The state reserve encompasses a significant portion of the northeastern coast of the island, stretching from Lake Martha Lavinia and Penny's Lagoon in the north to the Sea Elephant River estuary in the south. It contains swamps, long sandy beaches and coastal heathlands, protecting the largest remaining block of native vegetation on King Island.

==History==
Reservation of land in what is now the state reserve began in 1959 with the gazettal of the 510 ha Sea Elephant River Wildlife Sanctuary; it was incorporated with additional land to the north in 1971 with the proclamation of the Lavinia Sanctuary. In 1978, land consisting of the Lavinia Nature Reserve and the Sea Elephant Wildlife Sanctuary was listed in the now-defunct Register of the National Estate. In 1983 a 1730 ha area around the Sea Elephant estuary was listed as a wetland of international importance under the Ramsar Convention, being only the fifth Australian site to be so designated. In 1994 the Ramsar site boundary was realigned and extended to correspond with those of the current nature reserve.
In 2001, land previously reserved under the name Lavinia Nature Reserve and some associated "reserved land in the class of nature reserve under section 21(1) of the Regional Forest Agreement (Land Classification) Act 1998" was declared as the Lavinia State Reserve.

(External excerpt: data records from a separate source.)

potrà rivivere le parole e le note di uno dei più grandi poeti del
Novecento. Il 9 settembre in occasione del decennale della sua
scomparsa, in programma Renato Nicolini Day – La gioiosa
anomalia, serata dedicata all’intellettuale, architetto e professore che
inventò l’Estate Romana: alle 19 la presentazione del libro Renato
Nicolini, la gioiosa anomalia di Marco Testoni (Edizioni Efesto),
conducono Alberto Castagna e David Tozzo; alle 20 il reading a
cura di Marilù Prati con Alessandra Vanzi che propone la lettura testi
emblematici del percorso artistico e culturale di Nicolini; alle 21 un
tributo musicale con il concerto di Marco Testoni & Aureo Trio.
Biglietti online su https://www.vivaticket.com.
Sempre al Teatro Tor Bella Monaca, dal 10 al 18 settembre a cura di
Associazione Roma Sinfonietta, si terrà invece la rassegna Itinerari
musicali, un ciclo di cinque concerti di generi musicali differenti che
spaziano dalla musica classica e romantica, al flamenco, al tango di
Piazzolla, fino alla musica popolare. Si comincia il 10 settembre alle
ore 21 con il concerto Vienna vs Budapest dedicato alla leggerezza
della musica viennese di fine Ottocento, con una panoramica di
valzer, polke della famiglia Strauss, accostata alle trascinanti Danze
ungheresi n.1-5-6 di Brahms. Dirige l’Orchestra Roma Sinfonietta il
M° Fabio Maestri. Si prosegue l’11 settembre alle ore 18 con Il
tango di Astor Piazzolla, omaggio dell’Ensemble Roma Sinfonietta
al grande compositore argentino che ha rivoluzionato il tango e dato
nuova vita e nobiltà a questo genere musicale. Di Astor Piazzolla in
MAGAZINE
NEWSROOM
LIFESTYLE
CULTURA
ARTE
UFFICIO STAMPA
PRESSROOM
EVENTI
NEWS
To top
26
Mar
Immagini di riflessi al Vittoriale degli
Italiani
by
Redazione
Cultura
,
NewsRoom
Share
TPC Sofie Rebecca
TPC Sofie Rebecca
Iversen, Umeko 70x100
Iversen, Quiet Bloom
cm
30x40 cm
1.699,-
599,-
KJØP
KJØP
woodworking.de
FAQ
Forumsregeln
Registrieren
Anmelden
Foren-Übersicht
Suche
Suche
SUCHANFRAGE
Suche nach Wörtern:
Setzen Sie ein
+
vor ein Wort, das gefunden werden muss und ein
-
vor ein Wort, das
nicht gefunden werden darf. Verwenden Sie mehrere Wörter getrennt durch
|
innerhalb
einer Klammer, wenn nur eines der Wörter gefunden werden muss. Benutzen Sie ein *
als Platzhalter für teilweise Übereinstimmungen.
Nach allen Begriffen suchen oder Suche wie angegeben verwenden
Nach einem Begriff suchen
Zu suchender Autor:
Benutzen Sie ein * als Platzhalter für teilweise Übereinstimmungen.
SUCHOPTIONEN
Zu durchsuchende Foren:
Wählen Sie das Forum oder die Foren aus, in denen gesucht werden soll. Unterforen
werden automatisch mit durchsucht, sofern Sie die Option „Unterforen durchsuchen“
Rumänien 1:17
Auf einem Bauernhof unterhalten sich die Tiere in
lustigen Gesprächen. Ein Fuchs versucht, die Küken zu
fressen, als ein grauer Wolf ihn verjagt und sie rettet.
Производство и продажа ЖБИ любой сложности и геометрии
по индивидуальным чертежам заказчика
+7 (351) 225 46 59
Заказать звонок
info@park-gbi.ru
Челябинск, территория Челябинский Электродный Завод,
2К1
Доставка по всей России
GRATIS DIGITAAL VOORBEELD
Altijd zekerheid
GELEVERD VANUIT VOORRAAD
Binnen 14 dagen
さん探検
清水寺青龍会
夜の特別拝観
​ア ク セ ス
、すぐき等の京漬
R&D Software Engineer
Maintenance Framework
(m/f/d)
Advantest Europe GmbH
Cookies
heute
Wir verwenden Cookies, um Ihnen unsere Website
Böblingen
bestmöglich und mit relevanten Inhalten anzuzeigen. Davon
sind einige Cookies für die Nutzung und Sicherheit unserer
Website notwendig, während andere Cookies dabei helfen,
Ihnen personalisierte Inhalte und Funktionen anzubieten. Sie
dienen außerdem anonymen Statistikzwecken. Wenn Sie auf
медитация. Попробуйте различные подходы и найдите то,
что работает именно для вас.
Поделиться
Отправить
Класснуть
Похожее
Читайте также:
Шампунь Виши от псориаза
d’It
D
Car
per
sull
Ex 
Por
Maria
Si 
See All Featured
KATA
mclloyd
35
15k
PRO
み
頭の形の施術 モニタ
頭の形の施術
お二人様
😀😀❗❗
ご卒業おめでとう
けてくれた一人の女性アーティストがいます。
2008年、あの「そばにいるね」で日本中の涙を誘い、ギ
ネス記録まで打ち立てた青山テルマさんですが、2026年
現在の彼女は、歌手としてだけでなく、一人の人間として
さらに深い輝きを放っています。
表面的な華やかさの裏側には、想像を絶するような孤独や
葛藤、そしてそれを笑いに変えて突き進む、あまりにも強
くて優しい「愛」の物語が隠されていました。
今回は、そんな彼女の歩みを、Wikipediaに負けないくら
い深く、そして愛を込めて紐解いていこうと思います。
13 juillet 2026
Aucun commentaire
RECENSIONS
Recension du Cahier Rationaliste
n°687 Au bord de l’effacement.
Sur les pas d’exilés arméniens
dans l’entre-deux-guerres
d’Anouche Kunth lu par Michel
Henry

The name derives from the 52-ton schooner Martha Lavinia, wrecked on a reef offshore in 1871 near what is the site of the state reserve while carrying a cargo of potatoes from Tasmania to Adelaide, which gave its name to several features along the north-eastern King Island coast.

==Flora and fauna==
===Flora===
The state reserve contains three heathland communities: swamp paperbark dry heath, coastal tea tree heath and scented paperbark wet heath. : The vulnerable scrambling ground fern is present. In the past frequent fuel-reduction burning has led to much woody vegetation being replaced by bracken and tussock grassland. Saltmarsh abuts the Sea Elephant estuary.

===Fauna===
The state reserve provides habitat for many birds and other animals, including the critically endangered orange-bellied parrot, the extremely rare King Island subspecies of the brown thornbill, and the Southern Hairy Red Snail. Short-tailed shearwaters have colonies in the dunes behind Lavinia Beach while fairy terns nest on the sand spit at the mouth of the Sea Elephant River. Hooded plovers and pied oystercatchers nest on the beaches. The marshy grassland surrounding the estuary is home to the only known Tasmanian population of the golden-headed cisticola.